Dena Group
- Formation: 2001
- Founder: Farah Ossouli Gizella Varga Sinai
- Founded at: Tehran, Iran
- Type: Artist collective
- Purpose: Promotion of Iranian women artists
- Headquarters: Tehran, Iran
- Region served: Iran and internationally

= Dena Group =

The Dena Group (گروه دنا) was an Iranian women artists' collective founded in Tehran in 2001 by painters Farah Ossouli and Gizella Varga Sinai. Bringing together twelve professional women artists from three generations and differing artistic backgrounds, the group sought to promote the work of Iranian women artists in Iran and internationally while allowing its members to retain independent artistic identities and practices.

Dena was not organized around a common artistic style. Its members worked in different forms of contemporary painting, and the group's activities were primarily collaborative, cultural and social rather than based on a shared aesthetic programme. During its principal period of activity from 2001 to 2007, Dena organized or participated in more than thirty exhibitions in Iran, Europe, Asia and the Middle East, including exhibitions at the Palace of Nations in Geneva, the European Parliament in Brussels and the Ludwig Museum in Koblenz.

==History==
The idea for Dena developed from discussions between Farah Ossouli and Gizella Varga Sinai about the professional position of women within the Iranian art world. According to a history of the group published by Shargh, they sought to create an independent platform through which established women artists could work collectively and gain greater visibility without adopting a single artistic style.

Twelve artists gathered around the project and the group began its activities in 2001. Ossouli served as the group's head or coordinator. The Ludwig Museum describes Dena as having been founded in Tehran by Ossouli and Varga Sinai with the purpose of making professional Iranian women artists better known both within Iran and abroad.

The name Dena refers to Dena, a mountain in the Zagros Mountains of Iran. An exhibition catalogue preserved by the Asia Art Archive explains that the group's choice of the name also expressed respect for nature and its creative force.

==Members==
The original twelve members of Dena were:

- Farah Ossouli
- Gizella Varga Sinai
- Farideh Lashai
- Shahla Habibi
- Nasrin Khosravi
- Raana Farnoud
- Shahrzad Ossouli
- Aria Shokouhi Eghbal
- Mitra Kavian
- Maryam Shirinlou
- Parvaneh Zandian
- Bahar Behbahani

The artists represented three generations and had substantially different approaches to painting.
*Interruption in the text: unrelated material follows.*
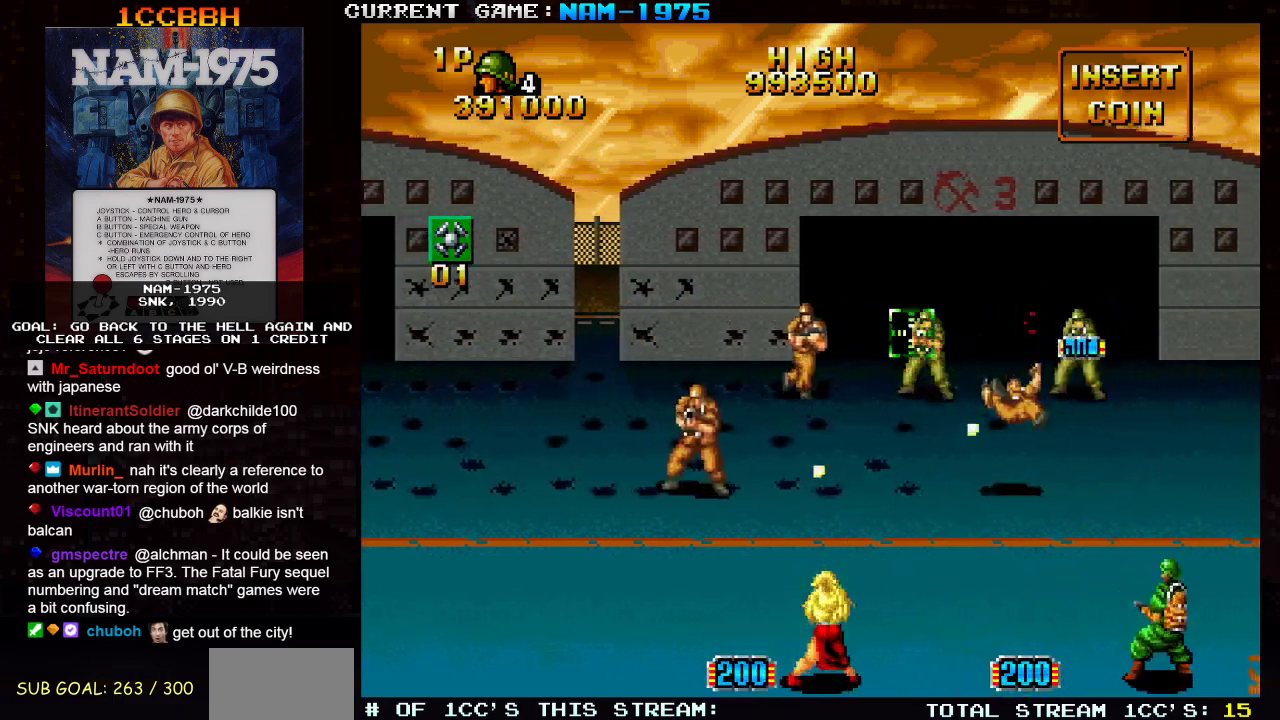
{"buttons": ["SQUARE"], "left_stick": "right", "events": [[151, "left_stick", "down-right"], [301, "left_stick", "left"], [401, "left_stick", "right"]]}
Their work ranged from abstraction and landscape painting to figurative art and contemporary reinterpretations of traditional Persian visual forms.

In later years, Shahla Habibi, Bahar Behbahani, Nasrin Khosravi and Parvaneh Zandian left the group, while painter Masoumeh Mozaffari joined it.

==Aims and approach==
Unlike artist groups formed around a common formal or stylistic programme, Dena emphasized the individual practices of its members. The Ludwig Museum described its aim as enabling Iranian women artists to speak with an independent voice while maintaining their differing personal perspectives, artistic styles and backgrounds.

The group pursued its activities on both domestic and international levels. Within Iran, it organized exhibitions outside Tehran in cities including Isfahan, Rafsanjan, Zanjan and Yazd. These activities have been interpreted as an attempt to extend opportunities for women artists beyond the cultural institutions of the capital.

Internationally, the group sought to introduce contemporary Iranian women artists to audiences who often encountered Iranian women primarily through political or stereotypical representations. Shargh has described this aspect of Dena's activity as an effort to challenge simplified perceptions of Iranian women through direct cultural exchange.

The group also developed exchanges with women artists from other countries. Its activities included inviting foreign women's art groups to Iran as well as participating in international exhibitions and workshops.

==Exhibitions==
The first Dena exhibitions were held in Iran in 2001, including presentations at Classic Gallery in Isfahan and Kavir Gallery in Rafsanjan.

The group rapidly developed an international programme. In 2002, Dena: 12 Contemporary Iranian Women Artists was shown at venues including Fabien Fryns Fine Arts in Marbella, Spain, and the Palace of Nations in Geneva, the European headquarters of the United Nations.

In 2003 Dena exhibited at the European Parliament in Brussels and at venues in the Netherlands, Finland, France, Italy, Norway and China.

In November 2005, the Ludwig Museum in Koblenz presented the group exhibition Dena – Aktuelle Malerei aus dem Iran (Dena – Contemporary Painting from Iran). The museum emphasized the generational and stylistic diversity of the participating artists and the group's aim of increasing the visibility of professional Iranian women artists.

Further exhibitions were organized in Poland and the United Arab Emirates in 2006, and the group participated in an Iranian art festival at Al Qasba in Sharjah in 2007.